As you may have noted in the revised HTML code above, I have added the jQuery UI script which has a dependency on jQuery core. I have also added the CSS that will give our datepicker the preferred theme/styling. You are now ready to apply the functionality to your input field.

Now simply call the datepicker method on the #date input field as demonstrated in the code above. You should obviously do this ‘unobstrusively’ by creating an external file, but for expedience and conciseness I have added the code at the bottom of the HTML file. And there it is folks, easy as pie, we have a cross browser datepicker. Yes, it works in IE too. Who knew?

There is however one problem, if you try out our new input field in a browser that supports this feature natively, you will notice that we are getting both the native and the jQuery plugin fallback solution, which is obviously not elegant. To solve this problem, we can add simple feature detection to our code to test weather the browser supports the date attribute value or not.

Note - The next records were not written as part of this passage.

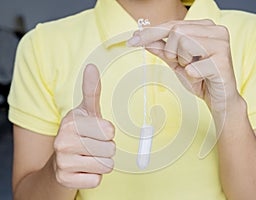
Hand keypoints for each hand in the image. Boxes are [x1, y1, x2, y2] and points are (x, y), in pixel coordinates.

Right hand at [53, 64, 114, 188]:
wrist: (58, 162)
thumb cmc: (78, 134)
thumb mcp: (85, 112)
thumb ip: (91, 91)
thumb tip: (91, 67)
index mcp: (70, 122)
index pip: (110, 131)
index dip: (107, 133)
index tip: (96, 132)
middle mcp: (63, 142)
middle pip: (110, 149)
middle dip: (106, 149)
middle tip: (92, 146)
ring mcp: (63, 162)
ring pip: (106, 165)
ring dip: (101, 163)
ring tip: (88, 158)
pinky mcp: (66, 180)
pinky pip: (97, 180)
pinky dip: (93, 176)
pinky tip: (82, 170)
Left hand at [127, 20, 240, 113]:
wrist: (220, 100)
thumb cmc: (201, 79)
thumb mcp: (177, 62)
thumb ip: (163, 50)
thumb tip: (144, 40)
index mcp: (205, 27)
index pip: (172, 24)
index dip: (150, 33)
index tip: (132, 40)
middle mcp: (215, 30)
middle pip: (177, 31)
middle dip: (172, 51)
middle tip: (183, 64)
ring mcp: (221, 44)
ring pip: (184, 44)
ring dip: (183, 63)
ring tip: (195, 70)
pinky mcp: (222, 61)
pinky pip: (192, 67)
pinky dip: (193, 77)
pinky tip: (203, 79)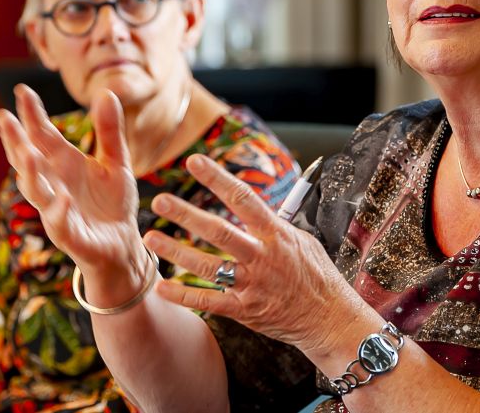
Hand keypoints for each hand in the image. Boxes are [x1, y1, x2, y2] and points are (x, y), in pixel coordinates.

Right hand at [0, 85, 144, 278]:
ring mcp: (56, 209)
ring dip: (30, 173)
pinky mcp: (69, 234)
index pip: (42, 135)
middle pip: (28, 159)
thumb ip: (109, 130)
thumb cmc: (112, 203)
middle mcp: (54, 183)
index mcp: (64, 163)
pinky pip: (60, 222)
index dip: (32, 114)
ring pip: (36, 190)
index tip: (23, 90)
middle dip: (15, 141)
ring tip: (27, 153)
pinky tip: (63, 197)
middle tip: (4, 117)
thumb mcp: (116, 161)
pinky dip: (59, 211)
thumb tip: (105, 91)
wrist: (122, 243)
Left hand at [143, 154, 364, 355]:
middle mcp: (261, 256)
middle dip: (187, 215)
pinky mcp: (245, 309)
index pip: (243, 198)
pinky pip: (209, 301)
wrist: (329, 317)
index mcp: (276, 233)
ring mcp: (252, 284)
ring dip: (176, 252)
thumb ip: (274, 223)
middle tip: (160, 201)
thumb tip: (252, 204)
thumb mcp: (301, 239)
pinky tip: (161, 287)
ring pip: (207, 266)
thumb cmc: (316, 274)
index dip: (217, 178)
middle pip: (219, 231)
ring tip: (150, 238)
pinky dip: (184, 295)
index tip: (194, 162)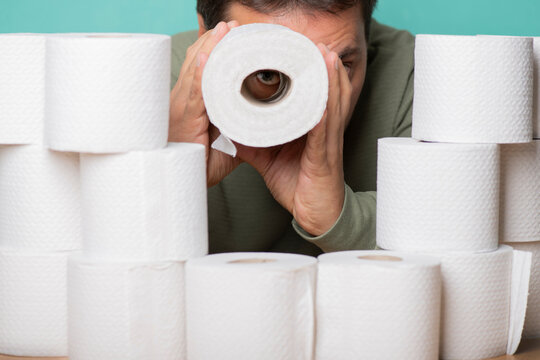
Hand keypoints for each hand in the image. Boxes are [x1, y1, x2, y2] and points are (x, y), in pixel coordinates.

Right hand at [169, 21, 240, 186]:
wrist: (178, 183)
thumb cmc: (198, 163)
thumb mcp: (224, 141)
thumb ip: (237, 128)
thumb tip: (259, 119)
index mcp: (192, 102)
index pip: (202, 68)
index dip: (214, 48)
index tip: (231, 33)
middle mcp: (184, 99)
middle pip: (198, 61)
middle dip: (215, 40)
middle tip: (234, 25)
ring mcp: (182, 108)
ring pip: (196, 70)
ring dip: (211, 47)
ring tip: (227, 29)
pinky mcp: (185, 120)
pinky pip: (194, 93)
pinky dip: (200, 74)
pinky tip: (208, 56)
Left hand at [237, 45, 351, 235]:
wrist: (317, 215)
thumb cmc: (297, 185)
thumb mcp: (268, 158)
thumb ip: (252, 141)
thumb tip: (229, 128)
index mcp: (310, 128)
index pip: (311, 95)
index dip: (309, 73)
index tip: (298, 51)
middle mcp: (323, 131)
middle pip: (326, 93)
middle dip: (321, 66)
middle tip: (313, 43)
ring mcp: (326, 143)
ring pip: (331, 104)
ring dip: (330, 78)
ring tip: (324, 54)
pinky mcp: (325, 158)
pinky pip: (326, 130)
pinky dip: (327, 109)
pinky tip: (326, 94)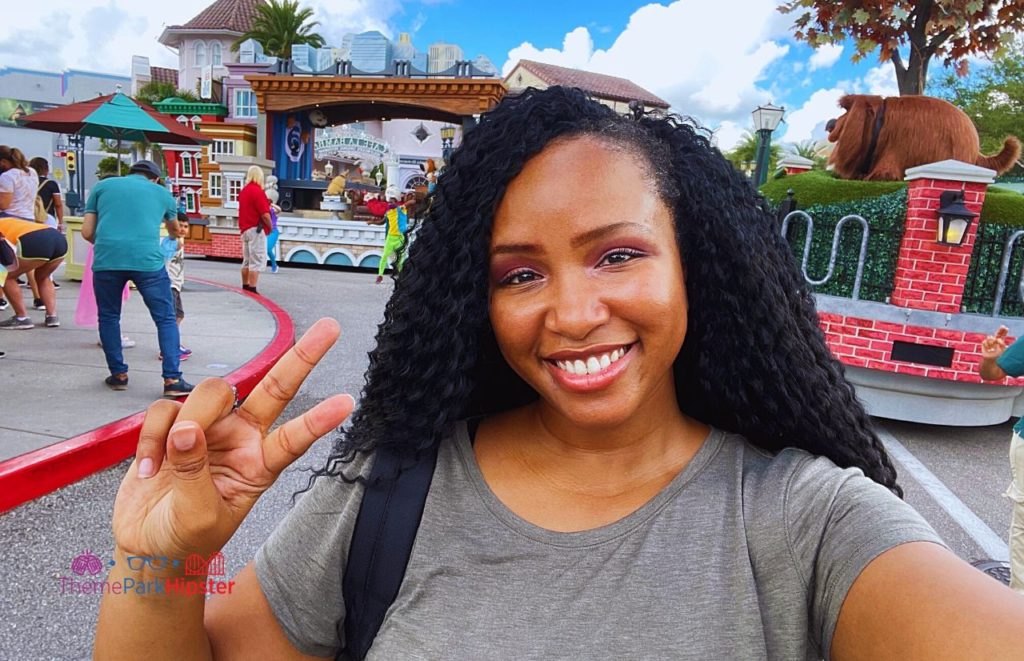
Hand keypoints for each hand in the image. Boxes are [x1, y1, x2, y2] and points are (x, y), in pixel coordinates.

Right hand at [110, 318, 353, 560]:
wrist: (147, 547)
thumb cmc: (184, 539)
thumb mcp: (198, 517)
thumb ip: (194, 473)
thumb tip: (187, 430)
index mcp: (260, 465)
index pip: (295, 438)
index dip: (319, 421)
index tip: (347, 402)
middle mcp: (242, 437)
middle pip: (276, 388)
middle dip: (302, 357)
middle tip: (329, 327)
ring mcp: (210, 428)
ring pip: (210, 393)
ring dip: (187, 420)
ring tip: (167, 462)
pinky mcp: (173, 425)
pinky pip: (164, 409)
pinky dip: (151, 436)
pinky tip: (148, 466)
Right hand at [981, 325, 1009, 359]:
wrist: (990, 361)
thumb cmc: (997, 357)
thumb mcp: (1002, 350)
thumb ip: (1001, 344)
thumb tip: (997, 338)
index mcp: (1000, 343)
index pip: (1002, 336)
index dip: (1003, 332)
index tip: (1005, 328)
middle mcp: (995, 342)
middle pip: (997, 334)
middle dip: (1000, 330)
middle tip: (1003, 326)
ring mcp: (989, 343)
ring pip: (990, 337)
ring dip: (992, 341)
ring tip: (992, 346)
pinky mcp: (984, 344)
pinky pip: (985, 341)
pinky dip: (987, 345)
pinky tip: (988, 349)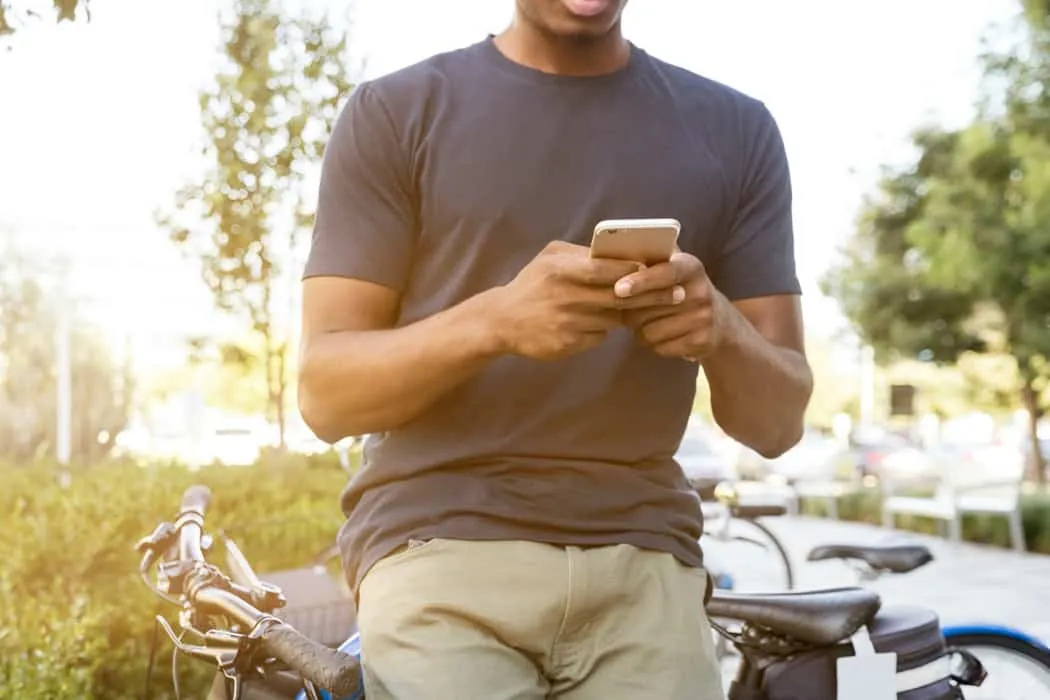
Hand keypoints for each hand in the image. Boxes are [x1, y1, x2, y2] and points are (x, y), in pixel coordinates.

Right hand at [486, 241, 643, 360]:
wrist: (502, 320)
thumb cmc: (531, 284)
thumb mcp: (549, 258)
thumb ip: (581, 254)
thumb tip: (620, 255)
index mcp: (559, 270)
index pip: (603, 270)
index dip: (630, 270)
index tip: (651, 270)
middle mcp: (564, 296)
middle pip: (616, 296)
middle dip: (645, 296)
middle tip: (669, 295)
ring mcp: (566, 323)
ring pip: (612, 318)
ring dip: (620, 314)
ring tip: (622, 307)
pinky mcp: (567, 344)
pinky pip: (599, 336)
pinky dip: (601, 330)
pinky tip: (592, 324)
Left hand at [617, 252, 726, 360]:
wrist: (720, 321)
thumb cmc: (683, 288)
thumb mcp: (674, 266)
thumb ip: (652, 255)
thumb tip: (617, 246)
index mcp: (691, 267)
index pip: (665, 272)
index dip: (641, 281)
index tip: (618, 289)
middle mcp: (701, 292)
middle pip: (650, 306)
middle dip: (629, 308)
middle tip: (620, 305)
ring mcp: (703, 319)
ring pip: (650, 331)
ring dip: (639, 329)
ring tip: (645, 321)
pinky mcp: (701, 342)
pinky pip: (659, 347)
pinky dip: (653, 344)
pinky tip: (660, 334)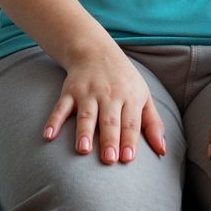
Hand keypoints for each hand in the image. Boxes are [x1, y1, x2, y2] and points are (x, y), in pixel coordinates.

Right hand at [44, 42, 167, 164]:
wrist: (95, 51)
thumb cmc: (124, 81)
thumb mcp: (143, 96)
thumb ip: (153, 124)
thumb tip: (162, 150)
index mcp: (129, 97)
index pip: (130, 122)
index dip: (129, 140)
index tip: (128, 158)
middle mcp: (109, 95)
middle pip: (109, 120)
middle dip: (109, 139)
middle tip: (108, 159)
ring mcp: (87, 93)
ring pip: (86, 115)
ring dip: (84, 132)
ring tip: (83, 150)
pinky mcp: (69, 92)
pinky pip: (60, 108)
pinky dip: (53, 121)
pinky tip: (48, 136)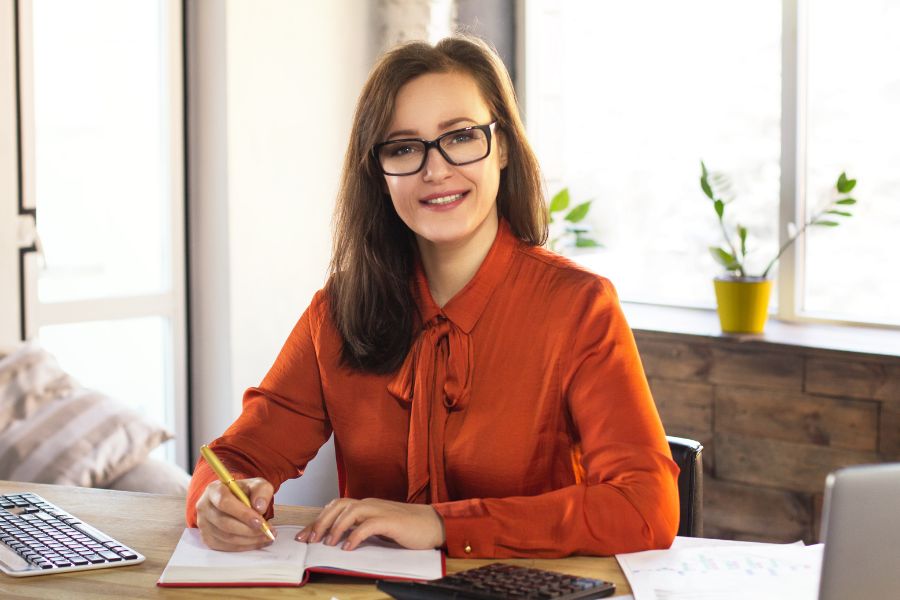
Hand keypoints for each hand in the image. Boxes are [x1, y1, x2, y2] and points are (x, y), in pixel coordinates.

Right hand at [195, 477, 274, 550]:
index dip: (243, 514)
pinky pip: (225, 547)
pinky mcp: (207, 538)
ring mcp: (203, 524)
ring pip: (226, 537)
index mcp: (214, 490)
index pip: (224, 502)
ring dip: (249, 540)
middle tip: (267, 531)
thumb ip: (261, 491)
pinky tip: (257, 541)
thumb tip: (259, 507)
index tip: (260, 521)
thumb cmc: (244, 492)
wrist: (235, 499)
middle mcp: (204, 507)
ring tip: (266, 536)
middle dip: (249, 530)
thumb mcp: (257, 484)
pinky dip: (244, 546)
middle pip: (224, 523)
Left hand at [295, 497, 444, 550]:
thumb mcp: (379, 527)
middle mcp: (370, 504)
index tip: (304, 535)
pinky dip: (356, 535)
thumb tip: (340, 540)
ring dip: (336, 527)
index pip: (336, 506)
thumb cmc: (407, 528)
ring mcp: (381, 510)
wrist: (433, 524)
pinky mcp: (391, 521)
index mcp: (366, 505)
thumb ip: (361, 528)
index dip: (318, 519)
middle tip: (309, 540)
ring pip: (351, 511)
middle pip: (339, 506)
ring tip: (327, 543)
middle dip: (320, 522)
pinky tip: (348, 547)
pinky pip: (369, 525)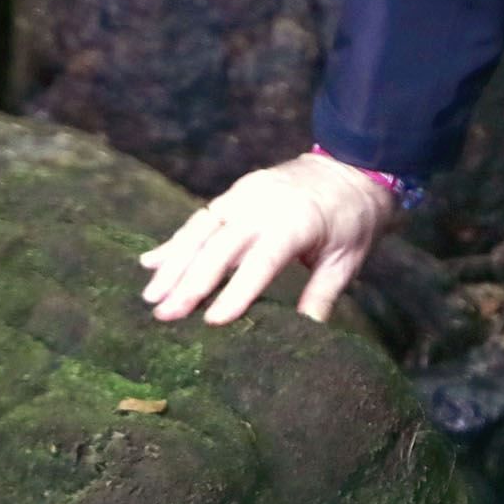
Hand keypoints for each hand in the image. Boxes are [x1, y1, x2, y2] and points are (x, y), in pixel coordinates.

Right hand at [138, 153, 395, 325]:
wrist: (351, 165)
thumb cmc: (353, 219)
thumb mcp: (346, 260)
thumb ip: (322, 296)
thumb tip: (306, 338)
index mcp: (295, 222)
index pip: (260, 261)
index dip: (236, 291)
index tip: (211, 320)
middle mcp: (263, 205)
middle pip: (219, 247)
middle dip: (189, 283)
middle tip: (165, 315)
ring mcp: (245, 195)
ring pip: (201, 230)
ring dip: (173, 263)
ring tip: (151, 295)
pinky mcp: (236, 192)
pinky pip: (201, 218)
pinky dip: (175, 241)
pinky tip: (150, 262)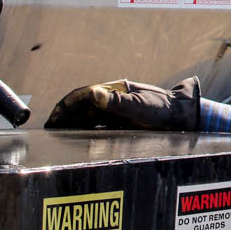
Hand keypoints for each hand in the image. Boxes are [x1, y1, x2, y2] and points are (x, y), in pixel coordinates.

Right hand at [44, 77, 200, 129]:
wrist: (181, 117)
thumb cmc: (163, 109)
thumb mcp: (141, 105)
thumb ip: (117, 101)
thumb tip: (93, 93)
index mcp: (115, 90)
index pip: (83, 95)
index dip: (66, 105)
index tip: (54, 117)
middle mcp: (112, 99)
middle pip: (82, 106)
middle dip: (64, 116)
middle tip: (48, 128)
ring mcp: (116, 111)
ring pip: (87, 117)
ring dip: (71, 124)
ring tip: (56, 135)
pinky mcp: (120, 122)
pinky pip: (96, 126)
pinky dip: (83, 131)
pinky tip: (75, 139)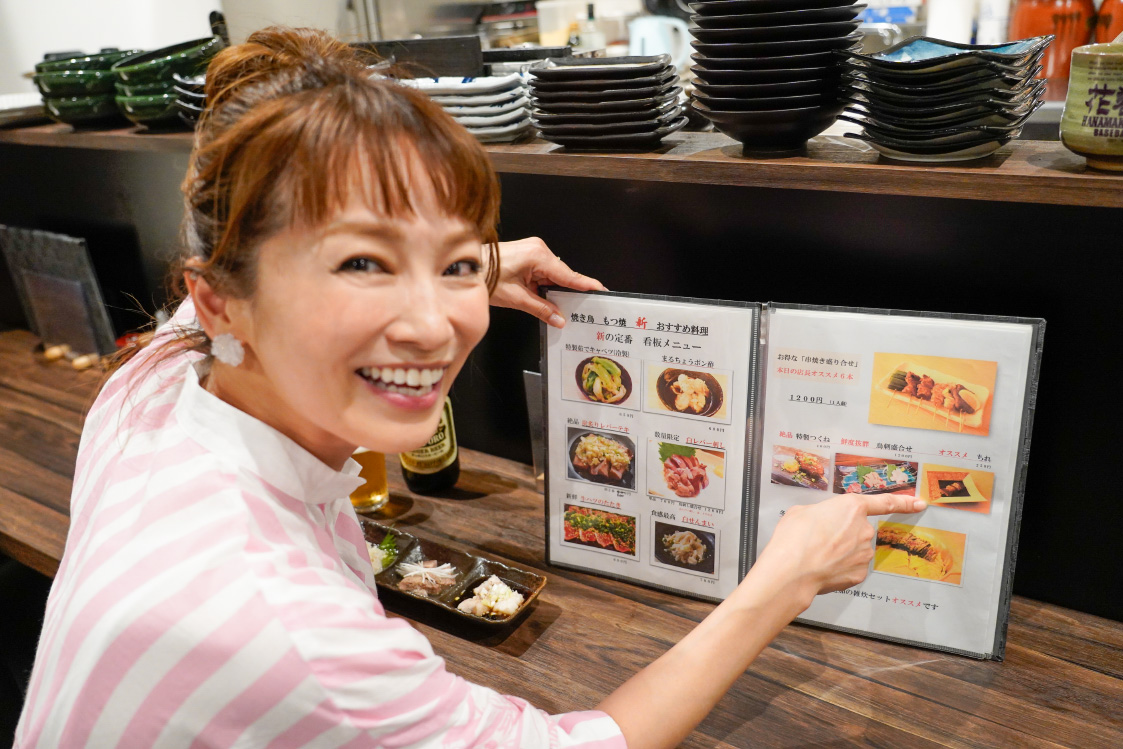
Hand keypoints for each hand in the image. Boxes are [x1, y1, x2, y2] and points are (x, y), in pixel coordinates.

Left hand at [489, 237, 605, 326]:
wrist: (465, 267)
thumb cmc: (485, 276)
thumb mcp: (516, 298)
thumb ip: (541, 308)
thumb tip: (559, 319)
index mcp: (538, 256)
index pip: (568, 274)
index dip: (585, 285)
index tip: (601, 290)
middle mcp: (538, 249)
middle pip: (562, 274)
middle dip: (568, 292)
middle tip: (581, 308)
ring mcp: (533, 250)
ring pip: (552, 274)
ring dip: (553, 289)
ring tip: (558, 306)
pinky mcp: (527, 254)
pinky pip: (543, 271)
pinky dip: (545, 284)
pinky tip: (545, 297)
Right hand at [752, 493, 926, 609]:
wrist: (793, 571)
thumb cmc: (794, 538)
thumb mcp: (801, 512)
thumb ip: (819, 513)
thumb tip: (819, 522)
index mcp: (851, 507)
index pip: (885, 503)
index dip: (904, 502)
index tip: (918, 503)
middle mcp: (863, 529)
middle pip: (857, 530)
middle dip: (842, 535)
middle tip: (818, 540)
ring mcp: (864, 554)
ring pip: (854, 550)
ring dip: (840, 552)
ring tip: (816, 556)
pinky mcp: (860, 574)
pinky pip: (851, 568)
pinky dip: (839, 568)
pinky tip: (823, 568)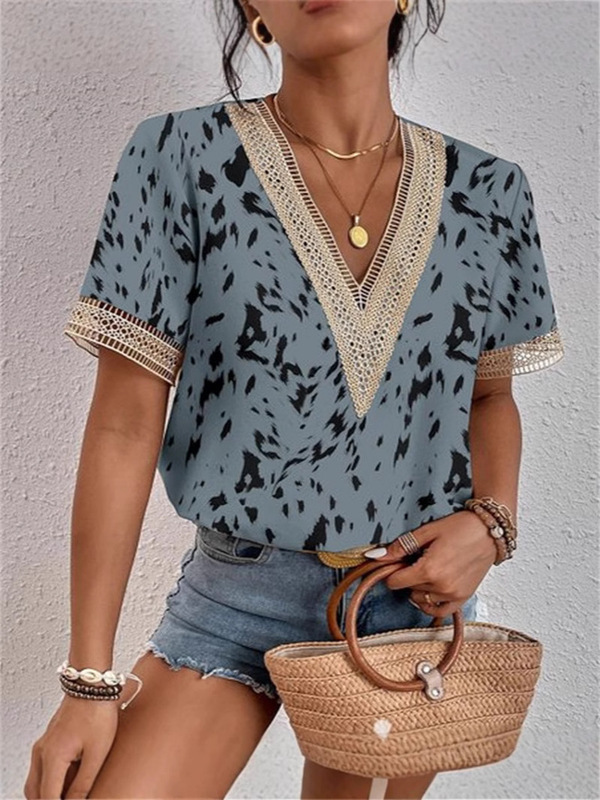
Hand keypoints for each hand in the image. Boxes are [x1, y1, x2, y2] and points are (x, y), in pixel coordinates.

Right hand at [24, 692, 118, 798]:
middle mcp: (42, 752)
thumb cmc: (97, 712)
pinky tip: (66, 782)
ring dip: (48, 793)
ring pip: (35, 783)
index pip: (48, 798)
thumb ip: (84, 783)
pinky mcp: (48, 742)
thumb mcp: (97, 752)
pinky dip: (49, 782)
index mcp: (53, 756)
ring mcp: (42, 746)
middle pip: (35, 793)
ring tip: (69, 794)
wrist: (93, 685)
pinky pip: (41, 770)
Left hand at [364, 510, 496, 617]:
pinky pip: (440, 611)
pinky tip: (429, 591)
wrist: (490, 530)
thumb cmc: (461, 527)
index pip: (395, 582)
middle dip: (407, 575)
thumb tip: (376, 555)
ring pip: (422, 598)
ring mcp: (454, 594)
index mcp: (429, 569)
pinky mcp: (463, 597)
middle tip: (417, 559)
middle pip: (408, 589)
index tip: (397, 562)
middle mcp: (441, 586)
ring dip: (419, 587)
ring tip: (428, 569)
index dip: (392, 571)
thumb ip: (401, 546)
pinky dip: (431, 604)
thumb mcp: (427, 531)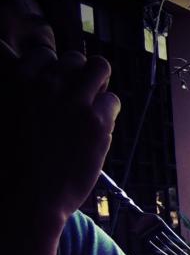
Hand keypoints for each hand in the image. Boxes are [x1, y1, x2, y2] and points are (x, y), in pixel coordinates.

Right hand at [0, 41, 120, 227]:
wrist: (28, 198)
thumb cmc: (14, 163)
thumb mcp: (6, 116)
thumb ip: (22, 94)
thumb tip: (43, 79)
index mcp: (15, 79)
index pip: (44, 56)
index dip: (53, 72)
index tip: (56, 90)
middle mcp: (43, 83)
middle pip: (74, 59)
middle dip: (79, 76)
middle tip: (80, 99)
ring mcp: (71, 100)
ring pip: (100, 68)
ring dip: (99, 85)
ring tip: (94, 105)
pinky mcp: (96, 120)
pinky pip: (113, 100)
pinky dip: (109, 112)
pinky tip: (98, 130)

In the snippet below, we create an element and assign date to the type attribute, if the browser does not understand this value, it coerces the value to text. We then test whether our #date input type is text, if so, only then should we add the fallback. See code below and check out the demo;

Feature detection

<script>
   var el = document.createElement('input');
   el.setAttribute('type','date');
   //if type is text then and only then should you call the fallback
   if(el.type === 'text'){
      $('#date').datepicker({
         dateFormat:'dd-mm-yy'
      });
   }
</script>

Properties

The datepicker method can take an object as a parameter with an array of properties such as dateFormat, autoSize, minDate, maxDate that you can pass to customize the behaviour. For a definitive list, visit the demo URL above and click on options. For instance to set the date format, you would pass dateFormat:’dd-mm-yy’ as shown below

Change date format

<script>
  $('#date').datepicker({
   dateFormat:'dd-mm-yy'
  });
</script>

To wrap it up, I would recommend another very nice calendar plugin that I have used in the past by Andy Croxall of the mitya.co.uk fame. Feel free to give it a try.

That’s a wrap.

3 thoughts on “Native HTML5 datepickers with a JavaScript fallback

  1. Nice work, Samson – have to admit I thought the HTML5 date-picker worked in IE9, so it was a surprise to read that it apparently doesn’t. (Granted, I haven’t checked this myself). They promised us IE9 was MS’s renaissance, but there’s still a hell of a lot it doesn’t do. Perhaps IE10 will finally bring them up to speed.

    • Yes, you’d be forgiven to think that IE9 supports date/time values. caniuse.com. offers very useful compatibility tables. Its my run to resource.